Researchers from Johns Hopkins Kimmel Cancer Center managed to reduce pancreatic cancer tumors in mice using PancVAX, an immune system booster vaccine, alongside two checkpoint inhibitors. Their approach led to a better response to therapy by converting T cell-poor tumors into tumors that are rich in specific T cells.
T lymphocyte, a subgroup of white blood cells which play an important role within the immune system, are commonly depleted in pancreatic and other kinds of cancers with fewer genetic mutations. This is why the team focused on immunotherapy drugs that boost T cells. While individually they draw only a weak response, in combination they appear to work far better.
“We have already seen some promise with current vaccines being tested in patients with this cancer”, noted Elizabeth Jaffee, M.D., senior author of the study. “We now have the next generation of vaccines that are more specific to each patient’s own cancer, and we have reason to hope that a combination drug approach will offer more to patients.”
PancVAX, was created utilizing whole-exome sequencing, RNA sequencing (RNASeq), and an in silico immunogenicity prediction algorithm, NetMHC, to generate the neoantigen-targeted vaccine. The two checkpoint drugs were derived from anti-PD-1 and agonist OX40 antibodies.

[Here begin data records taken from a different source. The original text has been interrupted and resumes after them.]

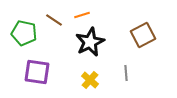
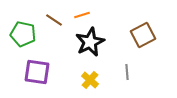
green pentagon: moved 1 px left, 1 px down
gray line: moved 1 px right, 1 px up
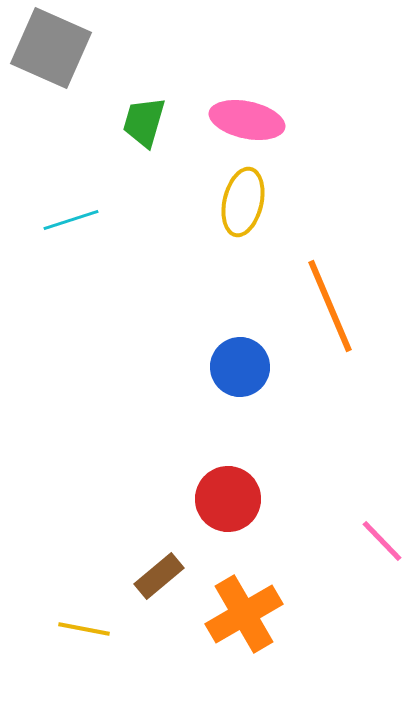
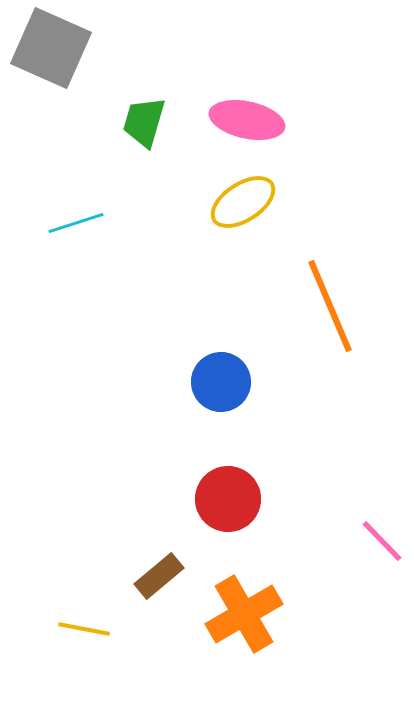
yellow ellipse: rotated 44 degrees clockwise
cyan line: moved 5 px right, 3 px down
blue circle: moved 19 px left, 15 px down
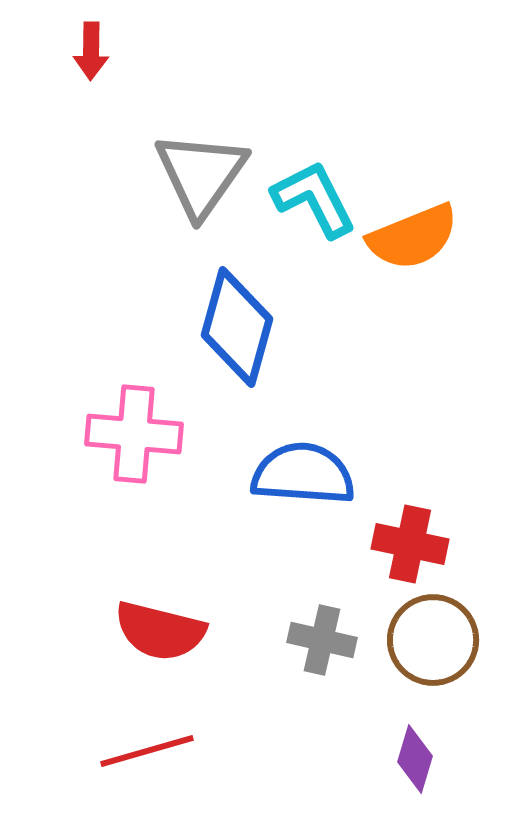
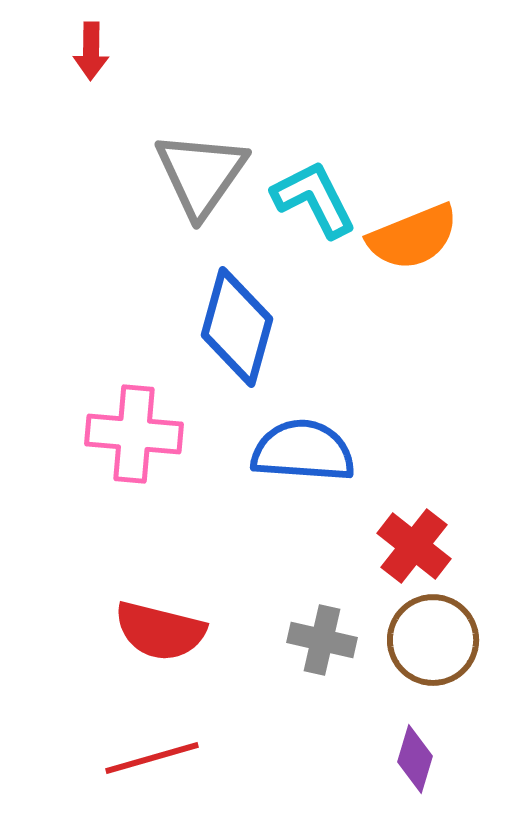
blue semicircle: moved 23 px up
red cross: moved 4 px right, 2 px down; rotated 26 degrees clockwise
red line: moved 5 px right, 7 px down
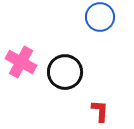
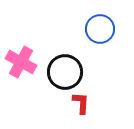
blue circle: moved 12 px down
red L-shape: moved 19 px left, 8 px up
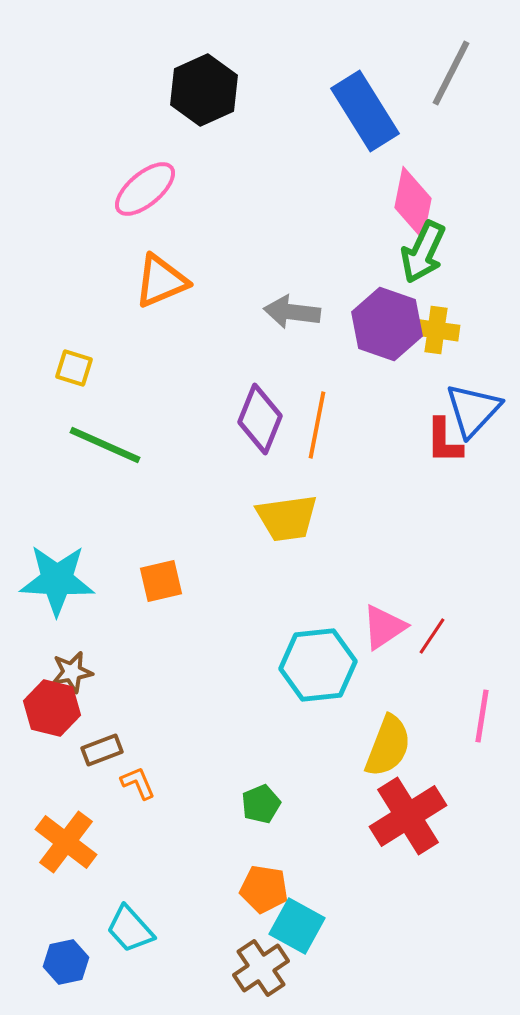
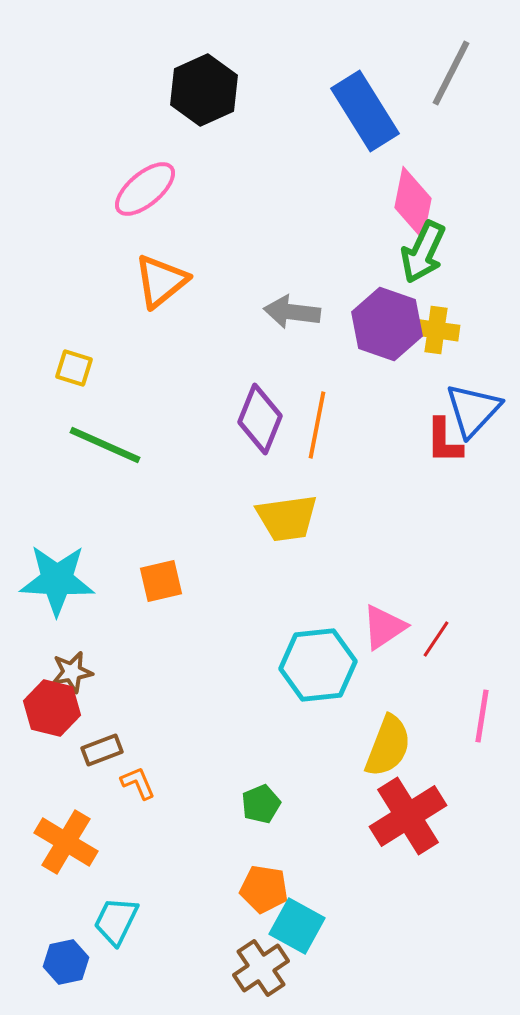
orange triangle: rotated 16 degrees counterclockwise
red line: moved 4 px right, 3 px down
orange cross: rotated 6 degrees counterclockwise
cyan trapezoid: moved 14 px left, 8 px up; rotated 68 degrees clockwise
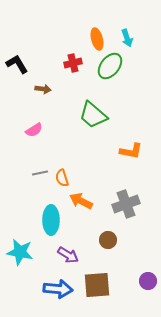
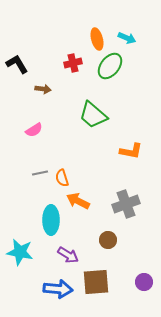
cyan arrow: rotated 48 degrees counterclockwise
orange arrow: moved 3 px left
purple circle: moved 4 px left, 1 px down
brown square: moved 1 px left, 3 px up
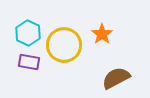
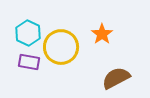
yellow circle: moved 3 px left, 2 px down
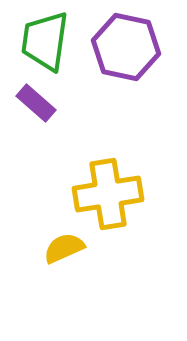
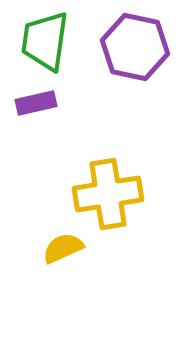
purple hexagon: moved 9 px right
purple rectangle: rotated 54 degrees counterclockwise
yellow semicircle: moved 1 px left
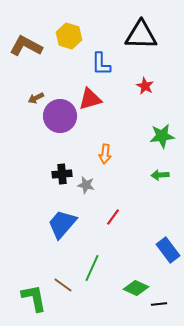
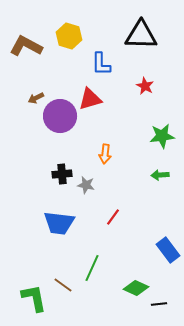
blue trapezoid: moved 3 px left, 1 px up; rotated 124 degrees counterclockwise
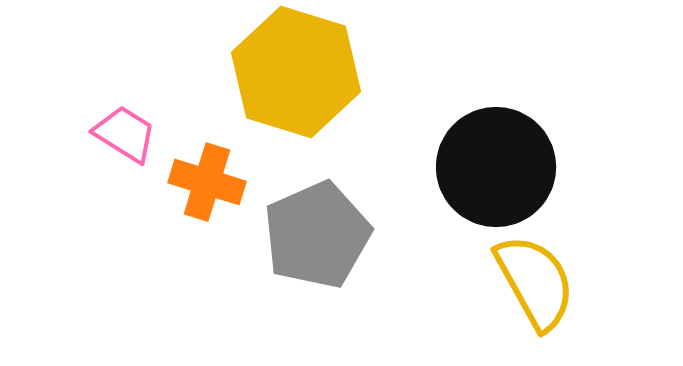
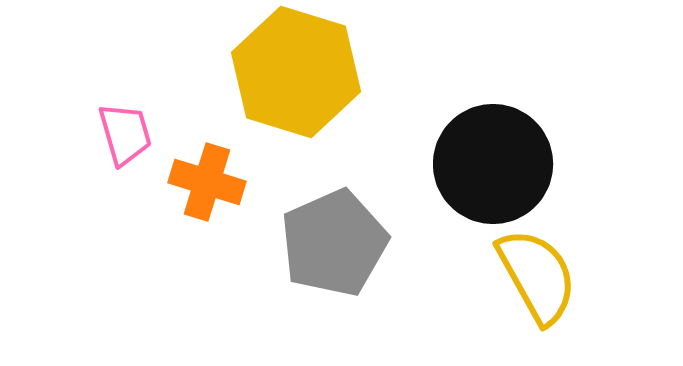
pink trapezoid: rotated 42 degrees clockwise
black circle: moved 3 px left, 3 px up
gray pentagon: moved 17 px right, 8 px down
yellow semicircle: moved 2 px right, 6 px up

“The vaccine tunes in the signal of the tumor for therapy, and the checkpoint drugs amplify the signal to teach the immune system to go after the tumor”, explained corresponding author Neeha Zaidi, M.D. “This framework is a personalized strategy to go after pancreatic and other nonimmunogenic cancers”.
Findings were published by The Journal of Clinical Investigation in a study detailing how after the treatment cleared the tumors, the reintroduction of mutated cells did not lead to the development of new growths.
The approach holds significant promise for patients who are or become resistant to immunotherapy drugs after a recurrence of their tumors.